It is freely available under a permissive Open Source licence. It can be downloaded from
<link xlink:href="http://watchmaker.uncommons.org">http://watchmaker.uncommons.org</link>.
</para>
<para>
This chapter introduces the core components of the Watchmaker Framework and shows how
they can be used to implement simple evolutionary algorithms such as the "Hello World"
example outlined in the previous chapter.
</para>
<section>
<title>The Evolution Engine</title>
<indexterm><primary><classname>GenerationalEvolutionEngine</classname></primary></indexterm>
<indexterm><primary><interfacename>EvolutionEngine</interfacename></primary></indexterm>
<para>
The central object of an evolutionary program built with the Watchmaker Framework is
the evolution engine.
</para>
<para>
The framework provides multiple implementations of the
<interfacename>EvolutionEngine</interfacename> interface, but the one that you will
usually want to use is <classname>GenerationalEvolutionEngine</classname>. This is a
general-purpose implementation of the evolutionary algorithm outline from chapter 1.
</para>
<para>
An <interfacename>EvolutionEngine</interfacename> has a single generic type parameter
that indicates the type of object that it can evolve.
For the "Hello World" program we need to be able to evolve Java strings.

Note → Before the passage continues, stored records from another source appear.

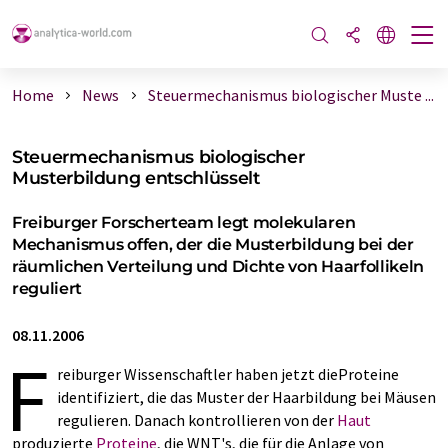
Home
News
Steuermechanismus biologischer Muste ...
Steuermechanismus biologischer
Musterbildung entschlüsselt
Freiburger Forscherteam legt molekularen
Mechanismus offen, der die Musterbildung bei der
räumlichen Verteilung und Dichte von Haarfollikeln
reguliert
08.11.2006
F
reiburger Wissenschaftler haben jetzt dieProteine
identifiziert, die das Muster der Haarbildung bei Mäusen
regulieren. Danach kontrollieren von der
Haut
produzierte
Proteine
, die WNT's, die für die Anlage von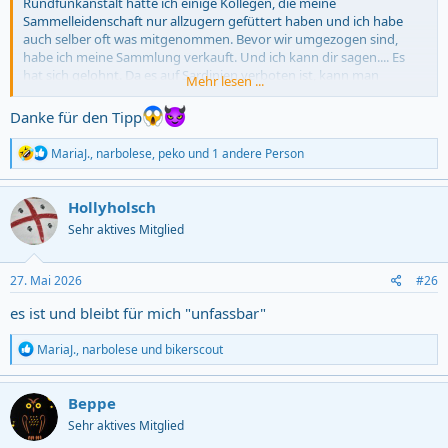
Rundfunkanstalt hatte ich einige Kollegen, die meine
Sammelleidenschaft nur allzugern gefüttert haben und ich habe
auch selber oft was mitgenommen. Bevor wir umgezogen sind,
habe ich meine Sammlung verkauft. Und ich kann dir sagen.... Es
hat sich gelohnt. Da es auf Sardinien verboten ist, kann man
Mehr lesen ...
bestimmt ein paar gute Euro machen, wenn man davon bei
besonders skrupellosen Sammlern anbietet...
Danke für den Tipp
R
MariaJ.
,
narbolese
,
peko
und 1 andere Person
e
a
c
Hollyholsch
t
Sehr aktives Mitglied
i
o
n
s
27. Mai 2026
#26
:
es ist und bleibt für mich "unfassbar"
R
MariaJ.
,
narbolese
und
bikerscout
e
a
c
Beppe
t
Sehr aktives Mitglied
i
o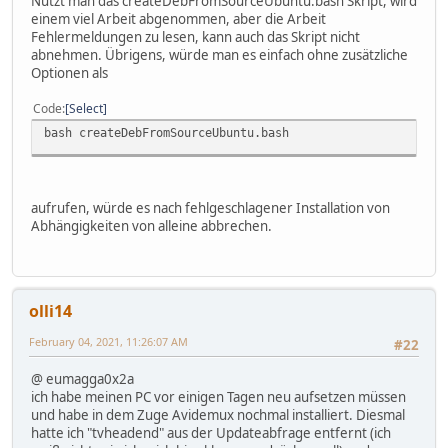
Nutzt man das createDebFromSourceUbuntu.bash Skript, wird
einem viel Arbeit abgenommen, aber die Arbeit
Fehlermeldungen zu lesen, kann auch das Skript nicht
abnehmen. Übrigens, würde man es einfach ohne zusätzliche
Optionen als
Code
Select
bash createDebFromSourceUbuntu.bash
aufrufen, würde es nach fehlgeschlagener Installation von
Abhängigkeiten von alleine abbrechen.
olli14
February 04, 2021, 11:26:07 AM
#22
@ eumagga0x2a
ich habe meinen PC vor einigen Tagen neu aufsetzen müssen
und habe in dem Zuge Avidemux nochmal installiert. Diesmal
hatte ich "tvheadend" aus der Updateabfrage entfernt (ich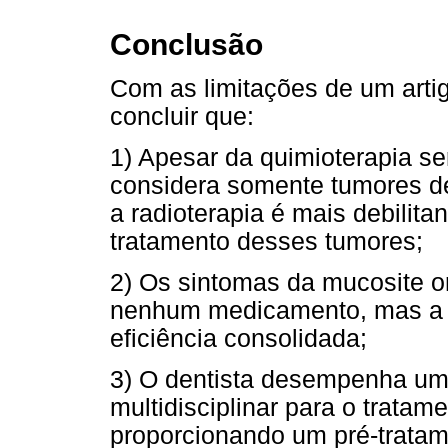
Conclusão
Com as limitações de um artig
concluir que:
1) Apesar da quimioterapia s
considera somente tumores d
a radioterapia é mais debilita
tratamento desses tumores;
2) Os sintomas da mucosite or
nenhum medicamento, mas a la
eficiência consolidada;
3) O dentista desempenha um
multidisciplinar para o trata
proporcionando um pré-trata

Code that creates an engine that can evolve strings would look something like this:
</para>
<informalexample>
<programlisting language="java">
<![CDATA[EvolutionEngine<String> engine
= new GenerationalEvolutionEngine<String>(candidateFactory,
evolutionaryOperator,
fitnessEvaluator,
selectionStrategy,
rng);]]>
</programlisting>
</informalexample>
<para>
Once you have created an <interfacename>EvolutionEngine</interfacename>, your program
is as simple as calling the <methodname>evolve</methodname> method with appropriate
arguments.
However, as you can see from the code snippet above, there is a little bit of work to
be done first in order to create an <interfacename>EvolutionEngine</interfacename> that
is configured appropriately for the given problem.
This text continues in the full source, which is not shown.